Scaling Transformers, Video-Language Models, and Collaborative Reasoning
Latest research summaries in ML, Robotics, CV, NLP and AI
Welcome to today’s edition of State of AI 🤖 👋
This edition covers scaling transformer architectures and developing advanced video-language models, to novel multi-agent reasoning frameworks and benchmarks for cultural and multilingual video understanding.

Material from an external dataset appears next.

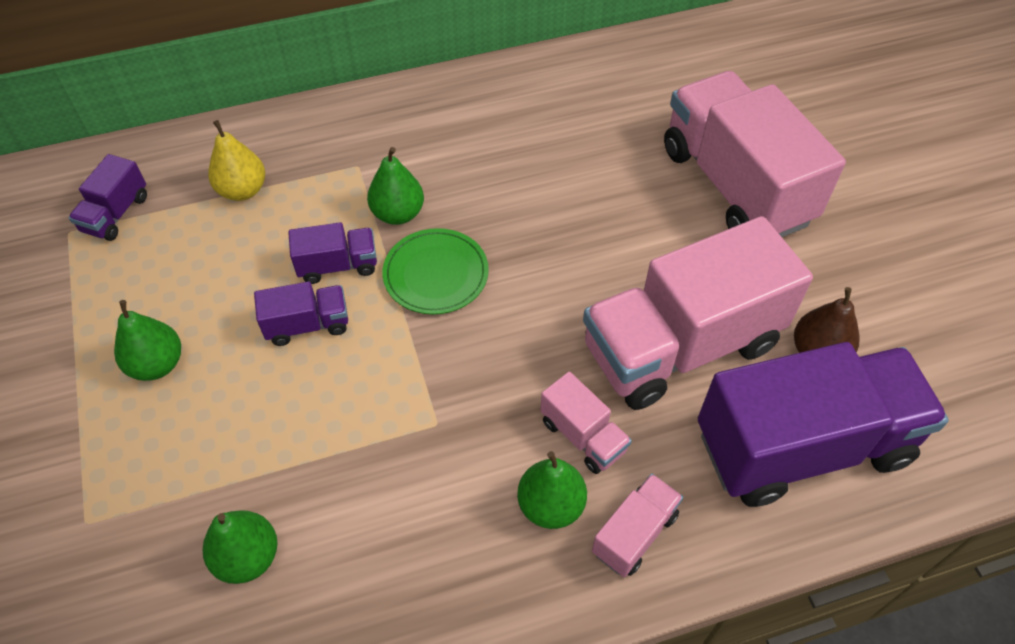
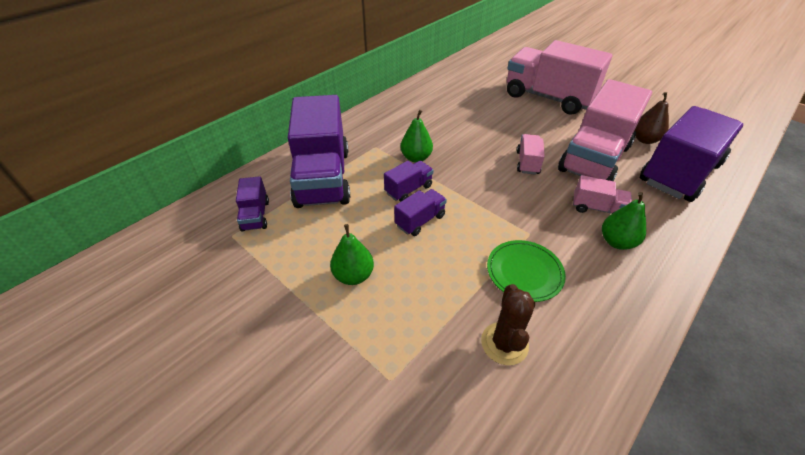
camera: 30 degrees left, 10 degrees down
green pear [203,510,277,584] -> brown cactus [481,284,535,365]
yellow pear [208,120,265,201] -> purple truck [288,95,350,208]
green plate [382,228,489,314] -> green plate moved to [487,240,566,302]
pink truck [592,474,683,577] -> pink truck moved to [517,134,545,175]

We also delve into the origins of neural scaling laws and reinforcement learning approaches that promote creative problem-solving.
Here’s what caught our attention:
STEM: Scaling Transformers with Embedding Modules - A static, token-indexed approach that decouples parametric capacity from per-token compute, reducing FLOPs and parameter accesses while improving downstream accuracy.
Molmo2: Open Weights and Data for Vision-Language Models - A new family of open-source video-language models that demonstrate exceptional grounding capabilities, matching or surpassing prior open models and even proprietary systems.
Collaborative Multi-Agent Test-Time Reinforcement Learning - A framework that leverages structured textual experience to enhance the capabilities of collaborative multi-agent systems, leading to improved performance across various domains.
Let’s get into it 👇
Contents
From Single to Multi-Agent Reasoning: Advancing GeneGPT for Genomics QA
Molmo2: Open Weights and Data for Vision-Language Models with Video Understanding and Grounding
CURVE: A Benchmark for Cultural and Multilingual Long Video Reasoning
On the origin of neural scaling laws: from random graphs to natural language
Rewarding the Rare: Uniqueness-Aware RL for Creative Problem Solving in LLMs
Collaborative Multi-Agent Test-Time Reinforcement Learning for Reasoning
PlotCraft: Pushing the Limits of LLMs for Complex and Interactive Data Visualization
TinyMyo: a Tiny Foundation Model for Flexible EMG Signal Processing at the Edge
Generative AI collective behavior needs an interactionist paradigm
Pareto-Grid-Guided Large Language Models for Fast and High-Quality Heuristics Design in Multi-Objective Combinatorial Optimization
Source and references: https://arxiv.org/abs/2507.20923v3
Introduction
This paper introduces a novel framework called MPaGE for automatically designing heuristics to solve multi-objective combinatorial optimization problems (MOCOP). MPaGE leverages large language models (LLMs) and Pareto Front Grid (PFG) techniques to discover a diverse set of heuristics that jointly optimize solution quality and runtime efficiency.
Key Points
MPaGE is the first framework to systematically combine LLMs with the Simple Evolutionary Multiobjective Optimization (SEMO) paradigm and PFG.
It uses LLMs to verify the logical structure of heuristics and perform cross-cluster recombination, enhancing diversity and reducing redundancy.
Through extensive experiments on standard MOCOP benchmarks, MPaGE demonstrates consistent improvements in runtime efficiency, solution quality, and semantic diversity over LLM-based baselines and traditional multi-objective evolutionary algorithms (MOEAs).
Methodology
MPaGE partitions the objective space into grid cells using PFG and retains top-performing candidates to guide heuristic generation. It then employs LLMs to assess the semantic structures of the candidate heuristics, clustering them into groups of similar logic. Variation is then performed with respect to these clusters, promoting semantic diversity and mitigating redundancy within the heuristic population.